In this thesis, I show how non-choice data (response times and gaze data) can be used in economics, specifically in the individual preferences domain, strategic settings, and value learning. Particularly, the first two chapters demonstrate how response times (RTs) can be used to infer individual preferences or and thus can be considered and/or manipulated in strategic settings. In the last chapter, I use gaze data to identify attention effects in reinforcement learning.
In the first chapter of the dissertation, “Revealed Indifference: Using Response Times to Infer Preferences”, response time data are used to estimate individual utility functions. Revealed preference is the dominant approach for inferring preferences, but it relies on discrete, stochastic choices. The choice process also produces response times which are continuous and can often be observed in the absence of informative choice outcomes. Moreover, there is a consistent relationship between RTs and strength-of-preference, namely that people make slower decisions as they approach indifference. This relationship arises from optimal solutions to sequential information sampling problems. We investigate several ways in which this relationship can be used to infer preferences when choice outcomes are uninformative or unavailable. We show that RTs from a single binary-choice problem are enough to usefully rank people according to their risk preferences.

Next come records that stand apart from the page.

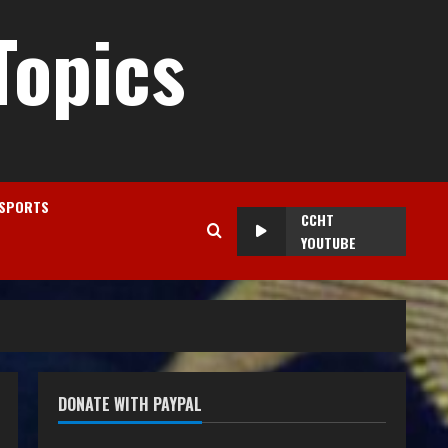
Topics
SPORTS
CCHT
YOUTUBE
DONATE WITH PAYPAL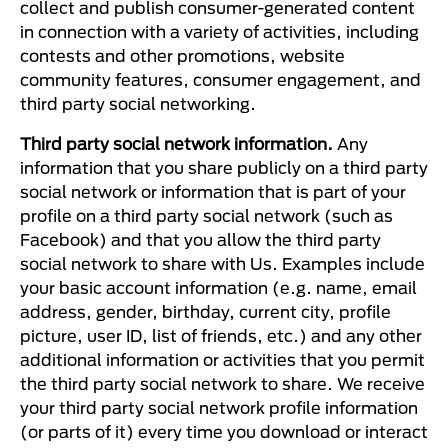
collect and publish consumer-generated content
in connection with a variety of activities, including
contests and other promotions, website
community features, consumer engagement, and
third party social networking.
Third party social network information.
Any
information that you share publicly on a third party
social network or information that is part of your
profile on a third party social network (such as
Facebook) and that you allow the third party
social network to share with Us. Examples include
your basic account information (e.g. name, email
address, gender, birthday, current city, profile
picture, user ID, list of friends, etc.) and any other
additional information or activities that you permit
the third party social network to share. We receive
your third party social network profile information
(or parts of it) every time you download or interact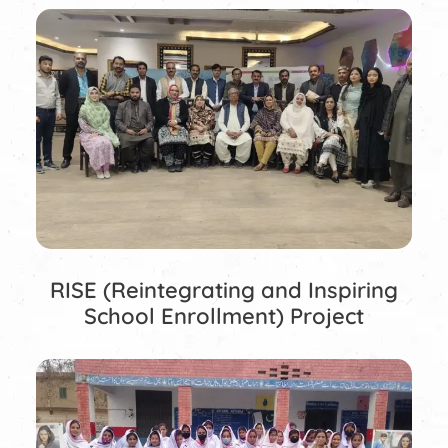
RISE (Reintegrating and Inspiring
School Enrollment) Project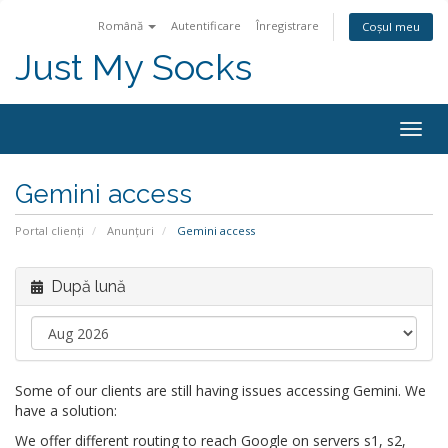
Română
Autentificare
Înregistrare
Coșul meu
Just My Socks
Togg
navig
Gemini access
Portal clienți
Anunțuri
Gemini access
După lună
Some of our clients are still having issues accessing Gemini. We
have a solution:
We offer different routing to reach Google on servers s1, s2,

The second chapter, titled “On The Strategic Use of Response Times”, further investigates the role of response times in strategic settings. We designed a laboratory experiment with a the bargaining game has two periods, where a seller with zero marginal costs makes two price offers to a buyer with a value randomly drawn from a uniform distribution, and profits are discounted if a deal is made in the second period. We found that the RTs were negatively correlated with the buyers’ values: low value buyers were faster to say “no” in the first round. In the second part of the experiment, participants were able to correctly infer the values and earn higher profits. In the final part of the experiment, subjects in the role of buyers were more likely to pick an offer that was made in response to a faster RT, as if they were manipulating their RTs to get better offers.

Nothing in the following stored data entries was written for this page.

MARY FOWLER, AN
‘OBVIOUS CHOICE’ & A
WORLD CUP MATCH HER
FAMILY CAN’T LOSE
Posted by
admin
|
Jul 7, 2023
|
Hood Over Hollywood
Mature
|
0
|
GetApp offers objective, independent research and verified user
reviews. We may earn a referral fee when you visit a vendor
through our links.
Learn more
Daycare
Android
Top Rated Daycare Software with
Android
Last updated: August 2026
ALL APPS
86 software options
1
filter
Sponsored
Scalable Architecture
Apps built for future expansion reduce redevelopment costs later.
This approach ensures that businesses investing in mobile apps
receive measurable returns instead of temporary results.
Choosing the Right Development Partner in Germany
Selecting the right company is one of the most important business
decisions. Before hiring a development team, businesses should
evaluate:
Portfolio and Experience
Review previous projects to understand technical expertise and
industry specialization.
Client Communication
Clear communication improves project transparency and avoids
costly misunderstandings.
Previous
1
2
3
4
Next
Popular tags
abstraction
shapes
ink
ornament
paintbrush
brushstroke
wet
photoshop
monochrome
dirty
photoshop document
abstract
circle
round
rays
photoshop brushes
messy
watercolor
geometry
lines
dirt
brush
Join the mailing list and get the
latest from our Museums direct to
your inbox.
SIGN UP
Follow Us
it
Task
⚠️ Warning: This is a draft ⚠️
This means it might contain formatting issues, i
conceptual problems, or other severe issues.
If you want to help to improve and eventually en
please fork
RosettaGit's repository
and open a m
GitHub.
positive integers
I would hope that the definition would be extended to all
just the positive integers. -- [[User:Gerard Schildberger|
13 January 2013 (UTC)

The last chapter, “Attention Effects in Model-Based and Model-Free Reinforcement Learning” uses eye-tracking to study learning strategies known as model-free and model-based value learning; the former is mere reinforcement of previously rewarded actions and the latter is a forward-looking strategy that involves evaluation of action-state transition probabilities. Prior work has used neural data to argue that both model-based and model-free learners implement a value comparison process at trial onset, but model-based learners assign more weight to forward-looking computations. Using eye-tracking, we report evidence for a different interpretation of prior results: model-based subjects make their choices prior to trial onset. In contrast, model-free subjects tend to ignore model-based aspects of the task and instead seem to treat the decision problem as a simple comparison process.